[Before-and-after change records]
-*-
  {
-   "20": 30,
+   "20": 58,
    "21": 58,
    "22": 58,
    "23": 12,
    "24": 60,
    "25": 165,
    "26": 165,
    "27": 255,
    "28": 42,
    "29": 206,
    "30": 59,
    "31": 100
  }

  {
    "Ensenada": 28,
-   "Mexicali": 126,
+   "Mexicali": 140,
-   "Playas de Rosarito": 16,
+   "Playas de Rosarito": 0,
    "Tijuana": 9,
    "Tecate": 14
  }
-*-
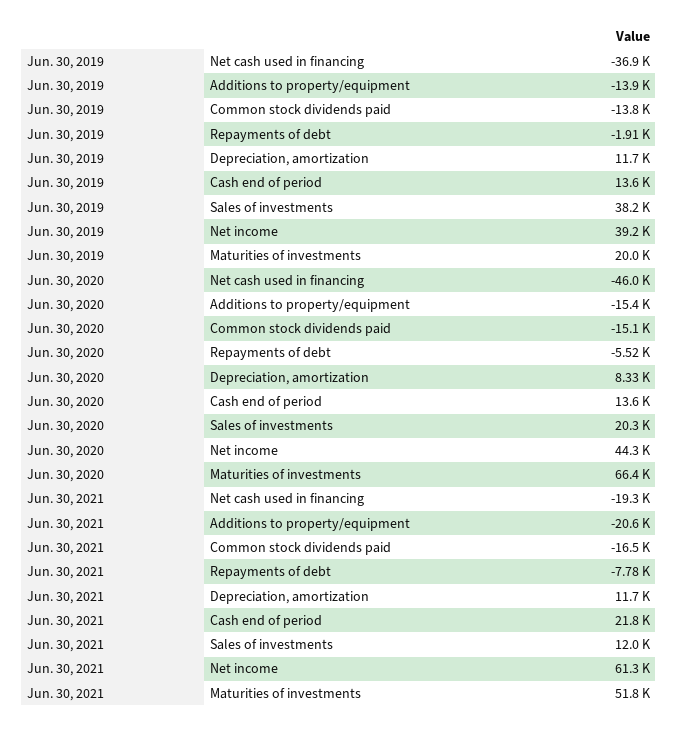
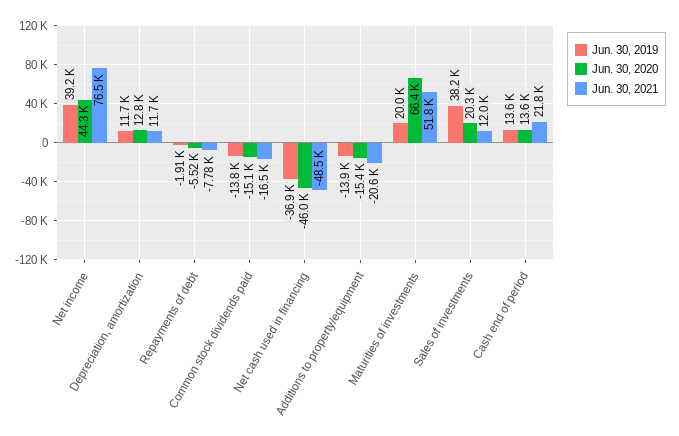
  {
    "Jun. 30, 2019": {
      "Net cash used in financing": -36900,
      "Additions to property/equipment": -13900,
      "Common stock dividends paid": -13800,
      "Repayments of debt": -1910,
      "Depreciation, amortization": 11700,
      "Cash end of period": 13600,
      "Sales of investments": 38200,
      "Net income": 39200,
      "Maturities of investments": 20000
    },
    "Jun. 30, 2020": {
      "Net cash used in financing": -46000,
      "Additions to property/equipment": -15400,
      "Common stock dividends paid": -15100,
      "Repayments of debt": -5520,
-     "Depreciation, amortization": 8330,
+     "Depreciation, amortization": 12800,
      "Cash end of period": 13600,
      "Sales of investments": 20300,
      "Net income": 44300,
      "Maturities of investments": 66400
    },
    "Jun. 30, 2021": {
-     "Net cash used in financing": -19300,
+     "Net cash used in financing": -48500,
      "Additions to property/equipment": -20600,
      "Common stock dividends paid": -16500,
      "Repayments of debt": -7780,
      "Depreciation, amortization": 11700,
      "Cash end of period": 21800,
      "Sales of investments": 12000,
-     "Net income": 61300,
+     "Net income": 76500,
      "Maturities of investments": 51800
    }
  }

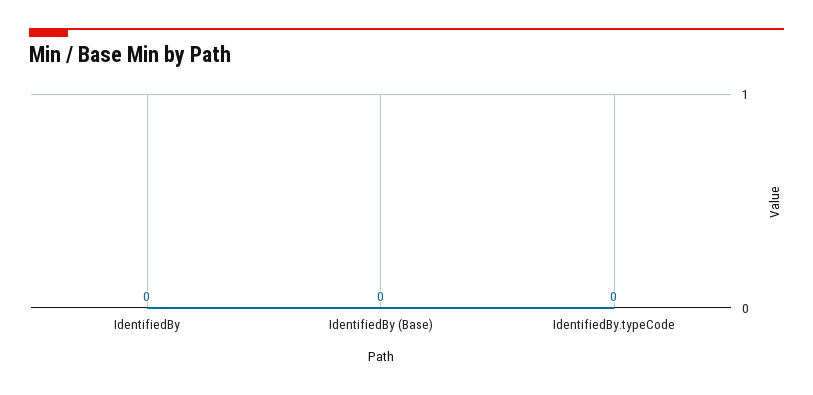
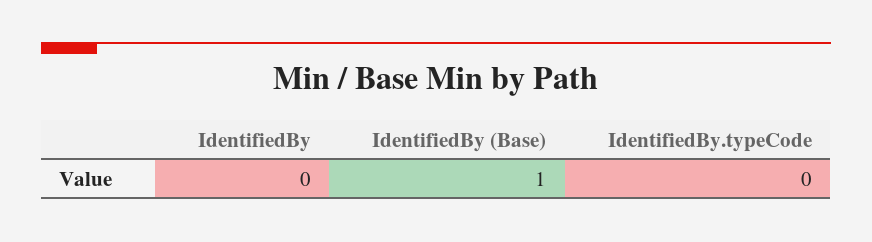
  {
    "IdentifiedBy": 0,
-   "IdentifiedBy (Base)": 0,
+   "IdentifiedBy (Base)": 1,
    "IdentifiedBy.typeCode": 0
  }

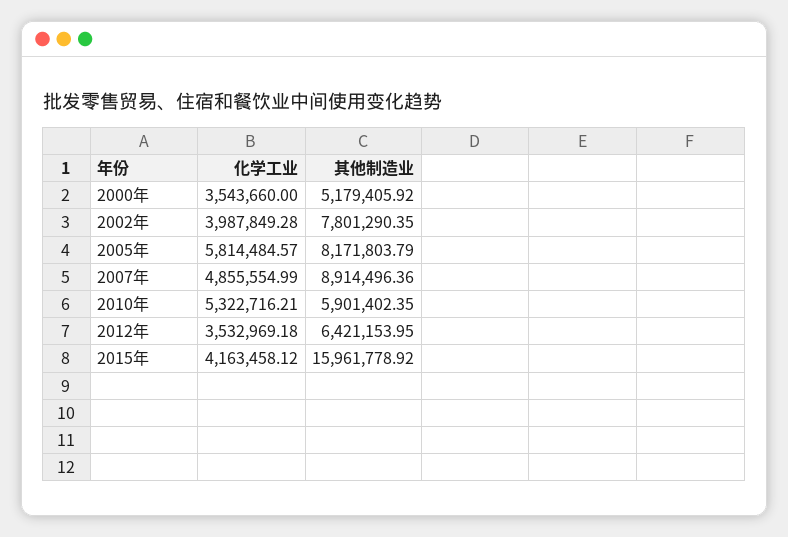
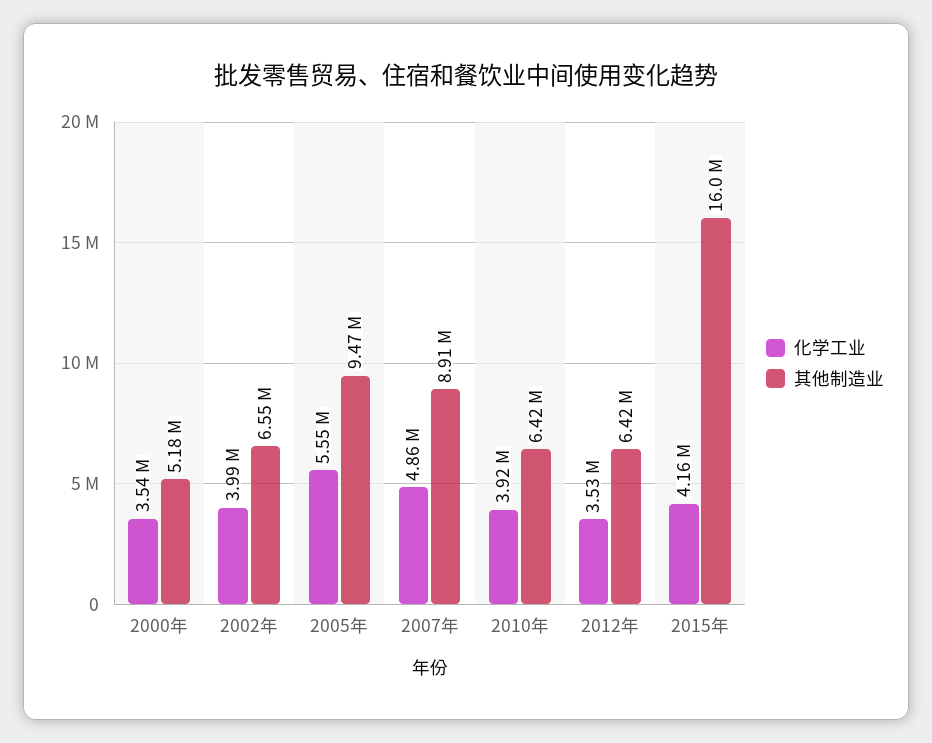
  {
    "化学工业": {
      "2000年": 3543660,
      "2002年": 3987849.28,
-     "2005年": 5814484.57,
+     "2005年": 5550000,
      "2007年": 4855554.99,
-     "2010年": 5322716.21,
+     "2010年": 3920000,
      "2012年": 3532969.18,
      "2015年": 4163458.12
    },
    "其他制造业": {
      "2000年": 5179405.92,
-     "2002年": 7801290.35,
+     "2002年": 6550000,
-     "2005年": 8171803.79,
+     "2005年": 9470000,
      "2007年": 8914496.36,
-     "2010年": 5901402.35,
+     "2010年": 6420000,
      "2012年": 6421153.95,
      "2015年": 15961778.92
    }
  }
-*-
## Exercise instructions
Working through the records, copy each line in which the word "IdentifiedBy" appears.

## Answer space
    "IdentifiedBy": 0,
-   "IdentifiedBy (Base)": 0,
+   "IdentifiedBy (Base)": 1,
    "IdentifiedBy.typeCode": 0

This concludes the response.